At the time of writing, it appears that Brexit will be victorious in Britain. The BBC, Sky News, and other news organization have called the election in favor of the “leave” camp. Futures markets are down across the board, with the Dow looking to open at least 600 points lower. Crude oil futures are down more than 5%, hovering back and forth around $47.00 a barrel.
Fundamentally, the British economy is just too big and too important to the EU for European companies to abandon. When Britain does leave the EU, trade deals will be worked out. The markets are over-reacting to a leave vote because before the votes were counted they over-reacted to polls indicating a remain victory.
For oil markets, the issue is speculation based on instability.
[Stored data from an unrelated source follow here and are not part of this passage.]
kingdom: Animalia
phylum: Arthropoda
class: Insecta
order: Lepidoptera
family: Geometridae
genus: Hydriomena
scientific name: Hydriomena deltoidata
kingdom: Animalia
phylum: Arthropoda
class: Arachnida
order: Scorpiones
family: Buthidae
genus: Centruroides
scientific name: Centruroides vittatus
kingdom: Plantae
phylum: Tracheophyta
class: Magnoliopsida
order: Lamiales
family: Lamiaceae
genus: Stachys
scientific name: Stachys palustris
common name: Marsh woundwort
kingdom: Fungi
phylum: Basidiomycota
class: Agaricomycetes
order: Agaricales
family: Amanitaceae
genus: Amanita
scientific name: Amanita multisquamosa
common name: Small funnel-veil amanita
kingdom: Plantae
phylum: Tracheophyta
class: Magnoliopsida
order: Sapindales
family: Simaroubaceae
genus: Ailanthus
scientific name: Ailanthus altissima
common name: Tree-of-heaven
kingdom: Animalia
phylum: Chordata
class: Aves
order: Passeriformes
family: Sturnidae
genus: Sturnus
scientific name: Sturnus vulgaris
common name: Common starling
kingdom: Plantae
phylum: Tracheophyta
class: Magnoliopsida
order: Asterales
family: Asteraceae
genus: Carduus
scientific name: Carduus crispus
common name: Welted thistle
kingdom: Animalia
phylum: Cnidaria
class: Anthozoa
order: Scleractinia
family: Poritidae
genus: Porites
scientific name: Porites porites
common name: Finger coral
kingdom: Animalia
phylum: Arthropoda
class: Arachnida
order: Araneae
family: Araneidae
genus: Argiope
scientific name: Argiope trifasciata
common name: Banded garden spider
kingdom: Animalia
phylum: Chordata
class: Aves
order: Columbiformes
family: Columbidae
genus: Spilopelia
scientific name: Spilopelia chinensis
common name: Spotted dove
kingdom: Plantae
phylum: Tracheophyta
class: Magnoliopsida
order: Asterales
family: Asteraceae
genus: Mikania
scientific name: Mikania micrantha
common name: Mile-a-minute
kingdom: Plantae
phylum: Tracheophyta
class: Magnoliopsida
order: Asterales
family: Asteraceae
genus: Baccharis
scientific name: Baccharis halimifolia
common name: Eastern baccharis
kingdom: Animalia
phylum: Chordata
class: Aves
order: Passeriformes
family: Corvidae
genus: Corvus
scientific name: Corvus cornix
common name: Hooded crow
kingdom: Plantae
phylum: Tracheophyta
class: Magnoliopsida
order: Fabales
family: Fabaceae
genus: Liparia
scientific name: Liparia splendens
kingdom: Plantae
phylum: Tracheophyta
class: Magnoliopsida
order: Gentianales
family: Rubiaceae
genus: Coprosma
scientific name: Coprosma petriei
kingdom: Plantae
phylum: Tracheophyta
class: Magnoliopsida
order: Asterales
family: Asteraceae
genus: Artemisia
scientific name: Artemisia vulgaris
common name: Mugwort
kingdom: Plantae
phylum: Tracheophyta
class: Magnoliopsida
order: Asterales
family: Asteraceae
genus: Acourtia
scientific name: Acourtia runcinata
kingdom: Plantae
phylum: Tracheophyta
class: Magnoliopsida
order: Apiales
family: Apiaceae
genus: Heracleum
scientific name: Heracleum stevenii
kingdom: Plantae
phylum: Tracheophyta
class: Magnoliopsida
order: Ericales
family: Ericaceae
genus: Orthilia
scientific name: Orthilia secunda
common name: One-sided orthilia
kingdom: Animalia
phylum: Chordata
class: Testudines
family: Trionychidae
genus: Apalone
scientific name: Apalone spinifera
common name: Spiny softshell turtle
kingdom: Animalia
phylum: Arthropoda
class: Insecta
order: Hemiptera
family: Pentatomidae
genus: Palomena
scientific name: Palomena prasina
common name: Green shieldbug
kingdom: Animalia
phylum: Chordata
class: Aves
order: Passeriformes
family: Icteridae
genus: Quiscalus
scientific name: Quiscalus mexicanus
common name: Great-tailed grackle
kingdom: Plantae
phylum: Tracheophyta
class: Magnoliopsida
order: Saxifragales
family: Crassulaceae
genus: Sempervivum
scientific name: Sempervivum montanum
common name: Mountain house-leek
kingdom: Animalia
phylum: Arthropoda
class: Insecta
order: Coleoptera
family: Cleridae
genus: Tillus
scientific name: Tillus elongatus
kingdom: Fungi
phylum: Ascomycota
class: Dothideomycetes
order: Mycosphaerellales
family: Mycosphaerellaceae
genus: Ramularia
This was compounded by the polls and speculators made bets based on the veracity of these inaccurate polls.
Fundamentally, however, little in the global oil market has changed or will change if Britain leaves the EU.
This is why the drop in oil prices will not likely last for long. More important to oil prices then the Brexit vote are the following (in no particular order):
- Growing oil production in the Gulf of Mexico and in some U.S. shale oil areas
- Increasing oil production from Saudi Arabia
- Oil storage facility capacity
- Gasoline use in the United States
- Electricity use in Saudi Arabia and other Persian Gulf countries
- Iranian oil production
- Chinese teapot refinery crude oil use
- Crude oil demand in India
- Venezuela’s economic collapse
Fundamentally, the price of oil depends on the fundamentals.
These indicate that $50 a barrel is probably overpriced given the amount of oil still in storage globally and growing oil production.
The more important question for the future is whether other European countries like Greece, Portugal, or Spain will follow and what impact that might have for Europe’s economy.